• [Source data]

⟨

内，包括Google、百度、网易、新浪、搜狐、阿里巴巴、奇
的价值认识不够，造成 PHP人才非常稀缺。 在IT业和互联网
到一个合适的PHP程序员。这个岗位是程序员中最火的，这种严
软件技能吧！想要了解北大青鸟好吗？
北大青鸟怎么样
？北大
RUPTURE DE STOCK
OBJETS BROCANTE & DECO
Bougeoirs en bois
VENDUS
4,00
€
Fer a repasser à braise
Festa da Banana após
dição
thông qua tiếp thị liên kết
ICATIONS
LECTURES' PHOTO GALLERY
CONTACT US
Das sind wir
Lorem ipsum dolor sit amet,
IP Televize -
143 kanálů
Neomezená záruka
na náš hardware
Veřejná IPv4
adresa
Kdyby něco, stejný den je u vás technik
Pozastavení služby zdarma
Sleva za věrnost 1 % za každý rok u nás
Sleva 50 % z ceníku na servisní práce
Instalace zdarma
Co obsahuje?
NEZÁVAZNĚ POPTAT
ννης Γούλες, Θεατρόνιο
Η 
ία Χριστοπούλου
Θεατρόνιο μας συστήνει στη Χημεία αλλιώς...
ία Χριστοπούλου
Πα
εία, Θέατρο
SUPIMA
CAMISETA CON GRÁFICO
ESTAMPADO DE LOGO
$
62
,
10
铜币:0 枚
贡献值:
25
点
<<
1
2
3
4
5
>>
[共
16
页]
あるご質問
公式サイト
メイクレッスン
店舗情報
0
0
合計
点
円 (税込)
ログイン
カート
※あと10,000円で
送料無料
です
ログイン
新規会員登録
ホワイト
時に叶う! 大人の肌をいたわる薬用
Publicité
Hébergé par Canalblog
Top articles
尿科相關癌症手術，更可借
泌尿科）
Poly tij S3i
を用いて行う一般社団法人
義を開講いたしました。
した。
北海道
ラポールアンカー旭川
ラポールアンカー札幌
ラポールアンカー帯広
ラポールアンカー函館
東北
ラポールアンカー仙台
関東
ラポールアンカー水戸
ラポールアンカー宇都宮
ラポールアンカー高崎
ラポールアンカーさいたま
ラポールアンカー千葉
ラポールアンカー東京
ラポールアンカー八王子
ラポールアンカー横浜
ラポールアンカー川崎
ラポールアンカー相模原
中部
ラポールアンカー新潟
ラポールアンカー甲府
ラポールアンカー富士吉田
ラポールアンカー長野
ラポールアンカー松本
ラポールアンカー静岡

⟩

• [What you have to do] Extract the text from each data item above, reproducing every line verbatim and keeping the original line order.

• [Reply to the exercise]
内，包括Google、百度、网易、新浪、搜狐、阿里巴巴、奇
的价值认识不够，造成 PHP人才非常稀缺。 在IT业和互联网
到一个合适的PHP程序员。这个岗位是程序员中最火的，这种严
软件技能吧！想要了解北大青鸟好吗？
北大青鸟怎么样
？北大
RUPTURE DE STOCK
OBJETS BROCANTE & DECO
Bougeoirs en bois
VENDUS
4,00
€
Fer a repasser à braise
Festa da Banana após
dição
thông qua tiếp thị liên kết
ICATIONS
LECTURES' PHOTO GALLERY
CONTACT US
Das sind wir
Lorem ipsum dolor sit amet,
IP Televize -
143 kanálů
Neomezená záruka
na náš hardware
Veřejná IPv4
adresa
Kdyby něco, stejný den je u vás technik
Pozastavení služby zdarma
Sleva za věrnost 1 % za každý rok u nás
Sleva 50 % z ceníku na servisní práce
Instalace zdarma
Co obsahuje?
NEZÁVAZNĚ POPTAT
ννης Γούλες, Θεατρόνιο
Η 
ία Χριστοπούλου
Θεατρόνιο μας συστήνει στη Χημεία αλλιώς...
ία Χριστοπούλου
Πα
εία, Θέατρο
SUPIMA
CAMISETA CON GRÁFICO
ESTAMPADO DE LOGO
$
62
,
10
铜币:0 枚
贡献值:
25
点
<<
1
2
3
4
5
>>
[共
16
页]
あるご質問
公式サイト
メイクレッスン
店舗情報
0
0
合計
点
円 (税込)
ログイン
カート
※あと10,000円で
送料無料
です
ログイン
新規会員登録
ホワイト
時に叶う! 大人の肌をいたわる薬用
Publicité
Hébergé par Canalblog
Top articles
尿科相關癌症手術，更可借
泌尿科）
Poly tij S3i
を用いて行う一般社団法人
義を開講いたしました。
した。
北海道
ラポールアンカー旭川
ラポールアンカー札幌
ラポールアンカー帯広
ラポールアンカー函館
東北
ラポールアンカー仙台
関東
ラポールアンカー水戸
ラポールアンカー宇都宮
ラポールアンカー高崎
ラポールアンカーさいたま
ラポールアンカー千葉
ラポールアンカー東京
ラポールアンカー八王子
ラポールアンカー横浜
ラポールアンカー川崎
ラポールアンカー相模原
中部
ラポールアンカー新潟
ラポールアンカー甲府
ラポールアンカー富士吉田
ラポールアンカー長野
ラポールアンカー松本
ラポールアンカー静岡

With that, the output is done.